Granite 3.1 2B Instruct: Compact On-Device AI

Updated 7 April 2026

Granite 3.1 2B Instruct is a compact instruction-following language model built on a decoder-only Transformer architecture, emphasizing high-quality data filtering and alignment.
The model utilizes a two-phase data curation process that combines automated LLM heuristics with synthetic multi-step reasoning examples to boost overall accuracy and safety.
Optimized for on-device use, Granite 3.1 2B Instruct deploys quantization and resource-efficient techniques, achieving competitive benchmark scores with minimal compute overhead.

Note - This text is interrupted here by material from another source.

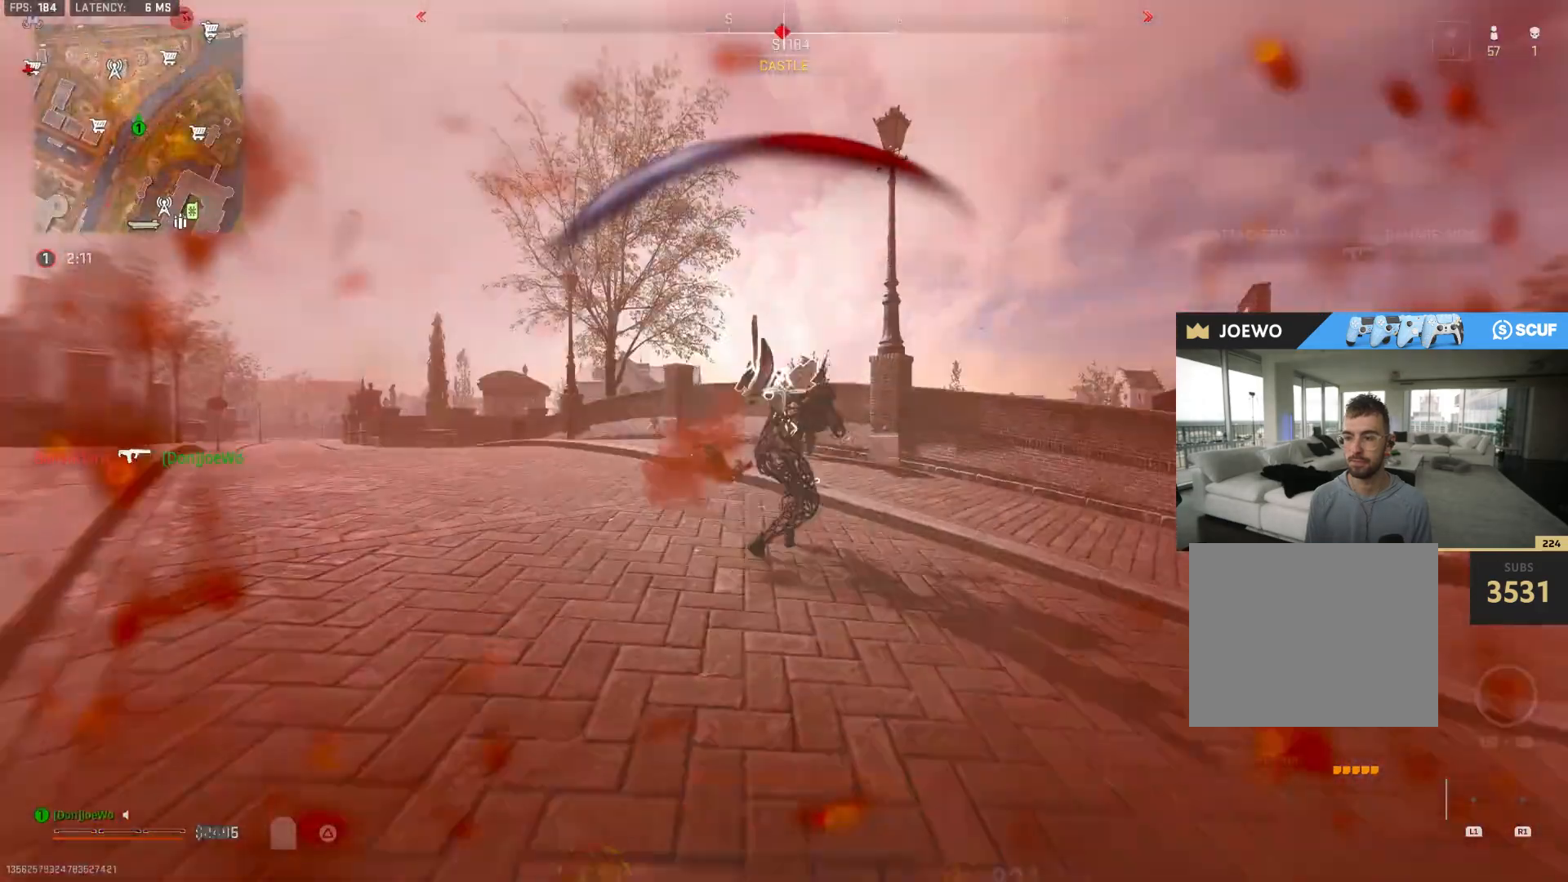
{"dt_ms": 500, "buttons": [], "left_stick": "up-left", "right_stick": "center", "events": [[17, "left_stick", "up-left"]]}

Phi-3.5 Mini Instruct is a 3.8-billion-parameter generative LLM in the Phi-3.5 series, developed as an open-source, instruction-following model with a strong emphasis on data quality, alignment, and on-device deployment. It implements the decoder-only Transformer architecture and is designed to deliver capabilities approaching or exceeding those of larger models within a highly efficient parameter and compute budget. The model is a direct successor to prior Phi releases and is constructed and evaluated according to rigorous scaling, filtering, and alignment methodologies (Abdin et al., 2024).

1. Architectural Overview

Phi-3.5 Mini utilizes a 32-layer decoder-only Transformer with 32 self-attention heads per layer and a hidden dimension of 3072. Tokenization is based on Llama-2’s vocabulary, encompassing 32,064 unique tokens. Positional encoding uses Rotary Position Embeddings (RoPE). The maximum context window starts at 4,096 tokens and is extended to 128,000 tokens during training via the LongRoPE approach. Training is performed in bfloat16 precision over 3.3 trillion tokens, matching the architecture of Phi-3 Mini (Abdin et al., 2024).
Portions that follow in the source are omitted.